The above histogram is an example of target peptide matches in blue and decoy matches in red after Percolator rescoring. The dashed line is the 1% FDR threshold. There is a very clear separation between incorrect target matches (blue superimposed on red, left side of the dashed line) and correct target matches (blue, right side).
Normally, the high-scoring matches in the target database before and after rescoring are pretty much the same. What usually improves is the status of matches with a middling Mascot score. Any match whose calculated features are similar to the high-quality ‘positive’ examples are boosted, because they cluster together in the multidimensional space. This is how machine learning is making use of the additional information.
Enable by default?
Enabling rescoring often increases the number of peptide identifications. Why is it not enabled by default?
You can make Percolator the default by setting the mascot.dat option:
Percolator 1
The factory default is 0 (not enabled). You can also set the default for the search form as a cookie.
It’s very important to be able to turn off machine learning if it isn’t working correctly with your data. For example, the Percolator model can fail to converge if you have too few target matches, or too few decoy matches, or the matches aren’t of sufficient quality. When the model does converge, Percolator rarely makes the results worse, but it’s important to be able to compare them with and without machine learning to appreciate whether and how much of a difference it makes. Always study the machine learning quality report.
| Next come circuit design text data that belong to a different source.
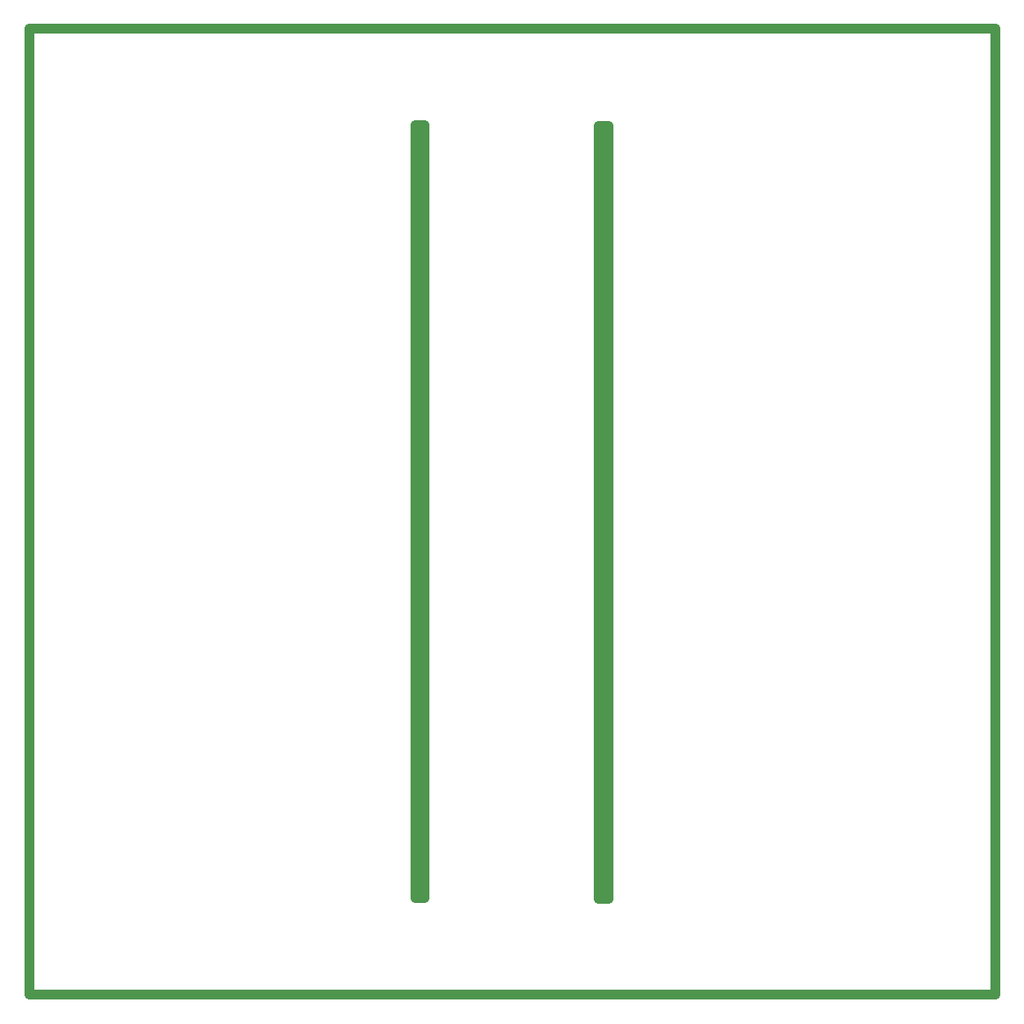
<source format=gbr>
%TF.GenerationSoftware,KiCad,Pcbnew,(5.0.2)-1*%
%TF.CreationDate,2019-02-27T22:14:55+01:00*%
%TF.ProjectId,Kicad-EffectsUnit1,4b696361-642d-4456-9666-65637473556e,Rev A*%
%TF.SameCoordinates,Original*%
%TF.FileFunction,Profile,NP*%
%FSLAX46Y46*%
G04 Gerber Fmt 4.6, Leading zero omitted, Abs format (unit mm)*
G04 Created by KiCad (PCBNEW (5.0.2)-1) date 27/02/2019 22:14:55*
%MOMM*%
%LPD*%
G01*
G04 APERTURE LIST*
%ADD10C,1.000000*%
G04 APERTURE END LIST*
D10*
X159950000Y-60100000D02*
X159950000Y-140100000D01*
X158950000Y-140100000D02*
X158950000Y-60100000D01*
X158950000Y-60100000D02*
X159950000Y-60100000D01*
X158950000Y-140100000D02*
X159950000Y-140100000D01*
X139950000Y-140000000D02*
X140950000Y-140000000D01*
X139950000Y-60000000D02*
X140950000Y-60000000D01*
X139950000Y-140000000D02*
X139950000Y-60000000D01*
X140950000Y-60000000D02*
X140950000Y-140000000D01*
X200000000Y-50000000D02*
X100000000Y-50000000D01*
X200000000Y-150000000D02*
X200000000Y-50000000D01*
X100000000Y-150000000D02*
X200000000Y-150000000D01*
X100000000Y-50000000D02*
X100000000Y-150000000D01*
M02*

</source>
What machine learning cannot do
Machine learning is not a substitute for a proper statistical scoring scheme. Remember the old adage garbage in, garbage out. Something (that is, the Mascot ions score) must provide good enough discrimination for semi-supervised machine learning to get started. It cannot magically turn poor quality PSMs into high-quality PSMs. The better the database search results, the better the machine learning.
Rescoring also cannot be used for discovering peptides that are not in the database, because it doesn’t ‘invent’ new peptides during the training step. It just uses peptide identifications provided by the search engine. It’s as important as ever to make sure your search space is complete: the right sequence database(s); suitable fixed and variable modifications; enzyme and missed cleavages.